* _提示された抜粋_
資料シリーズ No.216
職場のパワーハラスメントに関するヒアリング調査結果

2019年6月7日

概要

研究の目的

現在、社会問題化しているパワーハラスメント、カスタマーハラスメントにおいて、企業は業種、規模、業務内容等により、企業内で知識と経験を蓄積し、独自の対策を講じている。中小企業では、マンパワーの不足等のため、十分な対応ができていない。また、ハラスメント体質が残っている業種がある。顧客や取引先からの著しい迷惑行為については、消費者の権利保護という考え方が誤解されており、十分な対応ができていない。このような状況下で、JILPTでは厚生労働省の要請を受け、職場のパワーハラスメントの具体例の収集・分析を行った。

研究の方法

ヒアリング調査、書面調査

主な事実発見

  • パワーハラスメントについて、企業活動に対する阻害要因、経営に対する重大なリスク要因と認識されており、多くの企業で取り組みが進められている。
  • 多くの企業では、パワーハラスメントを禁止行為として就業規則等の社内規定に明記している。
  • 社内のコミュニケーションの円滑化、ストレスチェックの活用により、パワーハラスメントの発生要因を解消しようという試みが行われている。
  • 企業内の相談窓口等では、パワーハラスメントに特化せず、セクシュアルハラスメント、公益通報などと一体化して窓口を設けている例が多くみられた。また、セクシュアルハラスメントや公益通報者保護法に則した体制整備を行っている企業もみられた。
  • パワーハラスメントの事象が生じたときに、事実関係の確認等は、本社人事部などの第三者が行っている例が多くみられた。
  • 通報者のプライバシー保護、不利益取扱いの禁止等は、多くの企業が社内規定や広報で周知し、配慮されている。二次被害の防止についても、事案の調査を行っていることを周囲に知られないように調査範囲を限定するなど、配慮がみられている。一方で、匿名通報については、多くの企業で受け付けているものの、事実関係を確認する上で障害となることから、本人の同意を得た上で、顕名としている例が多くみられた。

* _確認用データ_

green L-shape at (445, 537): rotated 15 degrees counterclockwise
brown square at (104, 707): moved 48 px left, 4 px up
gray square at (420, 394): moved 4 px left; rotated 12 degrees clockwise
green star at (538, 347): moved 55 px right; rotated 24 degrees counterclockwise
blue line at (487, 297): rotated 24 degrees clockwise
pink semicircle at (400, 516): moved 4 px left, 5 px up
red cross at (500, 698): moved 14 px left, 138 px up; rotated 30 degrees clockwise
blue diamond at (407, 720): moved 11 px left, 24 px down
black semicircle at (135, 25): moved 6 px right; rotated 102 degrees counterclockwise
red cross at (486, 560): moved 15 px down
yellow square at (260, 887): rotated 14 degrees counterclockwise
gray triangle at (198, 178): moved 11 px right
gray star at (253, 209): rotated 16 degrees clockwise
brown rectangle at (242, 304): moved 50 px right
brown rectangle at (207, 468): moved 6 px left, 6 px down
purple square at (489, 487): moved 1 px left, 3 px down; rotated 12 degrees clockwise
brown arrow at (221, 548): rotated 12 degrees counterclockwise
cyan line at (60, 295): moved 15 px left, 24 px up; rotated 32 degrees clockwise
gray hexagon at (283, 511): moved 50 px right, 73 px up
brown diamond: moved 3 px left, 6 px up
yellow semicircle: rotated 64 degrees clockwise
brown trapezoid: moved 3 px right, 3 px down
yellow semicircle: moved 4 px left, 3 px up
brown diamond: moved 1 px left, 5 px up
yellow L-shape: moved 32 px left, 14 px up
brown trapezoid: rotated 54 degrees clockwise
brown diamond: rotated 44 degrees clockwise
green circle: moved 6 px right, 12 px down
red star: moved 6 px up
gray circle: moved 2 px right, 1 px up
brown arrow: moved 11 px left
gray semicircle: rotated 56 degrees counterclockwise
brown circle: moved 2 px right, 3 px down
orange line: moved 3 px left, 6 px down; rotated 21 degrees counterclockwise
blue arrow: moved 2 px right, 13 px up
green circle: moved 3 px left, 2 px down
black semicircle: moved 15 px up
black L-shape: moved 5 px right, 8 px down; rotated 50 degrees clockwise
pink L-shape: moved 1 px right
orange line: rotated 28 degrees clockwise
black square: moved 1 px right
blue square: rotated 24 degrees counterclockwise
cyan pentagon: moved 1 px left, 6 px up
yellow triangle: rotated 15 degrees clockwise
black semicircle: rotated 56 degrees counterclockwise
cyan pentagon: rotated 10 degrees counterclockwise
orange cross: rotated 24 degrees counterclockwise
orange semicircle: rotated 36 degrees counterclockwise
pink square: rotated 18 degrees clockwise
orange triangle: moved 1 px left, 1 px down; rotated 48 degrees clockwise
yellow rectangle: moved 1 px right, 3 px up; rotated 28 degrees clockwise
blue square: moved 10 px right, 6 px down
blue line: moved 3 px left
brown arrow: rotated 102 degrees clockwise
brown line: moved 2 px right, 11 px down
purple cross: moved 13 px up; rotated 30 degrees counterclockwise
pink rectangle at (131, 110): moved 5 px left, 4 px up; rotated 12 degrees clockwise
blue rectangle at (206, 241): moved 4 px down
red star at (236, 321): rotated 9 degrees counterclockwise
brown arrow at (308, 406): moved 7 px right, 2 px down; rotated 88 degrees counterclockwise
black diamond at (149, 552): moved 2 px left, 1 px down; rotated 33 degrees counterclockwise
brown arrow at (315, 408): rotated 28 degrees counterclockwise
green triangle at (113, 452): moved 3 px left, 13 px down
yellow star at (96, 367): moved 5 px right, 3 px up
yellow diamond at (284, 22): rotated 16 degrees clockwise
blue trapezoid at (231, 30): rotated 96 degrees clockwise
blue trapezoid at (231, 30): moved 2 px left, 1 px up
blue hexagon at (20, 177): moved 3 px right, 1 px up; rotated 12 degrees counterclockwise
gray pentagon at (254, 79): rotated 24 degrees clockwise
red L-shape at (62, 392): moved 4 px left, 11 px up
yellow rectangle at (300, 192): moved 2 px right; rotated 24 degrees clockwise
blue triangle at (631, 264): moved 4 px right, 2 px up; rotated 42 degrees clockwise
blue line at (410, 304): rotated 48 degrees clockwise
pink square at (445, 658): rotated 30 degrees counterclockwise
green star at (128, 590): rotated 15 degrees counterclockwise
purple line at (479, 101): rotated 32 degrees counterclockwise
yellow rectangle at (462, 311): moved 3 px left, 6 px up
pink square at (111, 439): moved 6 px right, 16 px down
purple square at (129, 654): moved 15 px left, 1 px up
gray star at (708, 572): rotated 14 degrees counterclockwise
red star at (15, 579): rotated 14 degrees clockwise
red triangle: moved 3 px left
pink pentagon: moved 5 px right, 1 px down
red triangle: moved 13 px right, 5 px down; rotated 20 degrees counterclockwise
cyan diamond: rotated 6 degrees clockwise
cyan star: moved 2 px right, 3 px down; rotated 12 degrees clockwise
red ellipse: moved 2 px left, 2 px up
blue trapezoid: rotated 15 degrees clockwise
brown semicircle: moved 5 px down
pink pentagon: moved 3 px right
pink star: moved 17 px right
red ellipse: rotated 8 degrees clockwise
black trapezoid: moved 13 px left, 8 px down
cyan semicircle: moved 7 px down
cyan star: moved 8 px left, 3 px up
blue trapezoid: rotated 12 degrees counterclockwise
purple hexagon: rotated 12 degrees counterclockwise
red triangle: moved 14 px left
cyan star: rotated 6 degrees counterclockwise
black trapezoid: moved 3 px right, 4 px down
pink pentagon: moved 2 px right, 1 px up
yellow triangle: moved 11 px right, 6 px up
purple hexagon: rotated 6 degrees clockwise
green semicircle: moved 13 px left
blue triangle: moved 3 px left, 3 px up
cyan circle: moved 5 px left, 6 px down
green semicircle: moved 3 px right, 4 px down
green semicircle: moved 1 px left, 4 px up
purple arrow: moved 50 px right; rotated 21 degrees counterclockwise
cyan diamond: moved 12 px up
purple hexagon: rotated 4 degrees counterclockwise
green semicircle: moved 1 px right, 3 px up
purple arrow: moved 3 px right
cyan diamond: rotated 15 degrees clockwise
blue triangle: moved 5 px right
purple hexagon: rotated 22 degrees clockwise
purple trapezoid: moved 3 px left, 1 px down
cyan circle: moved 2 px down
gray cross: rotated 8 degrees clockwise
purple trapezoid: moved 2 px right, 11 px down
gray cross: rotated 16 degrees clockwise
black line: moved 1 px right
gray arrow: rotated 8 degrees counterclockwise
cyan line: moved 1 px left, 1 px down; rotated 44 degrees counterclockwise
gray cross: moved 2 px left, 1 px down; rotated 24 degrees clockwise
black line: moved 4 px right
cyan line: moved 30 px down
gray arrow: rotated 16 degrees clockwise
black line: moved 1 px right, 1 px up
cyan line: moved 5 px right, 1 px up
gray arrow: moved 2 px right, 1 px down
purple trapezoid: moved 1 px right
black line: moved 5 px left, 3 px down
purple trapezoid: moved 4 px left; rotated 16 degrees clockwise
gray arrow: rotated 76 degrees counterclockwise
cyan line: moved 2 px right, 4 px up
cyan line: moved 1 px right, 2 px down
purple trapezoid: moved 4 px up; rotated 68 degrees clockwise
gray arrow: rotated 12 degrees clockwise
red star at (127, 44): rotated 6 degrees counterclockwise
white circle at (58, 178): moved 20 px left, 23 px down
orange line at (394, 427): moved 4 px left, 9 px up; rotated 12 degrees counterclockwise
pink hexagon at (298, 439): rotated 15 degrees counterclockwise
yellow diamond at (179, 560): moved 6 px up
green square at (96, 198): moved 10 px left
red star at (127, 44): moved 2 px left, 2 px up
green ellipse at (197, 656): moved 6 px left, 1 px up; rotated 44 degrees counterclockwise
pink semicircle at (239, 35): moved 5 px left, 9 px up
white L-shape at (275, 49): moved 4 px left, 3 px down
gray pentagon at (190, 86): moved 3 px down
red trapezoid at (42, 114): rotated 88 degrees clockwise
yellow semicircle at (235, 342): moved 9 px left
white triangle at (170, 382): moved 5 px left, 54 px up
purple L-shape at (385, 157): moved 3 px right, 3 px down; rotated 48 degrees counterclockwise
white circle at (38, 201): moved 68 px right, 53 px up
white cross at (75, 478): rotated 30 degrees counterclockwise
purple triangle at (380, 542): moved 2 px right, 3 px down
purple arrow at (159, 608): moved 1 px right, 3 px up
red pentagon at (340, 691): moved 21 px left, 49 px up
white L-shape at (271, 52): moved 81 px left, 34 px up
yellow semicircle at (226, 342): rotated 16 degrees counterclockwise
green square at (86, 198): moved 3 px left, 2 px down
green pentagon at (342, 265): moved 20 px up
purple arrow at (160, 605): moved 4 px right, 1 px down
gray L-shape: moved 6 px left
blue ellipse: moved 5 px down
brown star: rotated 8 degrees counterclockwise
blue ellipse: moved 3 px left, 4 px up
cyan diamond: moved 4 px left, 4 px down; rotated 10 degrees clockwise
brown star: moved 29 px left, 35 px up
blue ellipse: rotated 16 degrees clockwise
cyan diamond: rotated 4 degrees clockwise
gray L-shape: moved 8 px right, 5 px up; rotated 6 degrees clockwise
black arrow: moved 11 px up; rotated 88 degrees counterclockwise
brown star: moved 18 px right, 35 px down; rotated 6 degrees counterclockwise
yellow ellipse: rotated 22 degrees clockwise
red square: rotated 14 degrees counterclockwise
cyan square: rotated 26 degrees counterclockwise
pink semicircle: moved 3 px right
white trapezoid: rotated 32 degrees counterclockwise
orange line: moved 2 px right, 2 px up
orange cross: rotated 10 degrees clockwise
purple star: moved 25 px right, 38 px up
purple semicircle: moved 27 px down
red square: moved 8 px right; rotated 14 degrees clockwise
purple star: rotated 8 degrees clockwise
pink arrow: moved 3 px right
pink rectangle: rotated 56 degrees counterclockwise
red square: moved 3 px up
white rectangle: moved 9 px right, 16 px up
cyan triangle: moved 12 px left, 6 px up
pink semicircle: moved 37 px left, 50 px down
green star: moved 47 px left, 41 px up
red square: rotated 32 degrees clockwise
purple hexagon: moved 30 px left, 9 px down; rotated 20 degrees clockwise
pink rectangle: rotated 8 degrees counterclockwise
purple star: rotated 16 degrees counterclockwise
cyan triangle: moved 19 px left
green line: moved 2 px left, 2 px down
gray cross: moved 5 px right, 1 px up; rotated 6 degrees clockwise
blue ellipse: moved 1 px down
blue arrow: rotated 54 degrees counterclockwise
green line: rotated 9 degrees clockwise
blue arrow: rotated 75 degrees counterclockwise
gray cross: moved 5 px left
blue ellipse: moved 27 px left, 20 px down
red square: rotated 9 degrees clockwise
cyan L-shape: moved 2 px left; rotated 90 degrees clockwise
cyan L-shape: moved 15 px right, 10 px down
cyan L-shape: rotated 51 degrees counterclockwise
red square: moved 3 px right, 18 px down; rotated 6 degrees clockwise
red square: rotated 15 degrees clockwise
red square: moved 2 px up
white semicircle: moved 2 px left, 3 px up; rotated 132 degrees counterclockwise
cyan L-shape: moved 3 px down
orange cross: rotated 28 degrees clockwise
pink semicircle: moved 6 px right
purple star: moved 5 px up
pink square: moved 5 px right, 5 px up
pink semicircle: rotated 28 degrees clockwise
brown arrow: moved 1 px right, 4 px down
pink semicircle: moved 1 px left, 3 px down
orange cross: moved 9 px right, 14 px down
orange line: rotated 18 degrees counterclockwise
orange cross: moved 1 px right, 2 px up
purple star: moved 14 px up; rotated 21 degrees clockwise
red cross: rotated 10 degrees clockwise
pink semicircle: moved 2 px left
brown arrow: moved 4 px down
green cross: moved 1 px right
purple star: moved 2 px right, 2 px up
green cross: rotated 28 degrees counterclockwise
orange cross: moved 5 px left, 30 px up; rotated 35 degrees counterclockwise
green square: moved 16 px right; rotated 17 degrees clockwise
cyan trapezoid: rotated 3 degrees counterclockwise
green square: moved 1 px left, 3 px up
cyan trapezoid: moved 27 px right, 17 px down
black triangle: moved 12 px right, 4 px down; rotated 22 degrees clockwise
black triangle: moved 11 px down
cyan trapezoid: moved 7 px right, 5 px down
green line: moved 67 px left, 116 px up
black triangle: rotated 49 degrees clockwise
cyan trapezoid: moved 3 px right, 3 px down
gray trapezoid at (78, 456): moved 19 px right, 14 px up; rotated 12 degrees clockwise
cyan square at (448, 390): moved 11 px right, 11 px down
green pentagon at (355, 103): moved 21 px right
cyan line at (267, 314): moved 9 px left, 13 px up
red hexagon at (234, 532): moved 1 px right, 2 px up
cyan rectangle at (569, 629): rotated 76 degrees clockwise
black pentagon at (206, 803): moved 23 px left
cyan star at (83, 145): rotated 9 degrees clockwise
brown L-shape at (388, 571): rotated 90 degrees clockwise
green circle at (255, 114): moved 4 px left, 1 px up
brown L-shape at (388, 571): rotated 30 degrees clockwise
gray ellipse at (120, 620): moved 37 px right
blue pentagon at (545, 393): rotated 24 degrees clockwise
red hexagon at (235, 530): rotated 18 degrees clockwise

* _課題について_
上の抜粋の内容を2文でまとめなさい。

* _解答_
JILPTは厚生労働省の要請を受け、中小企業で十分な対応ができていないことなどを背景に、ヒアリング調査と書面調査によって職場のパワーハラスメントの具体例を収集・分析した。その結果、多くの企業はパワーハラスメントを経営に対する重大なリスク要因と認識しており、就業規則等での禁止の明記、セクシュアルハラスメントや公益通報と一体化した相談窓口の設置、本社人事部などの第三者による事実確認、通報者のプライバシー保護や不利益取扱いの禁止に取り組んでいることがわかった。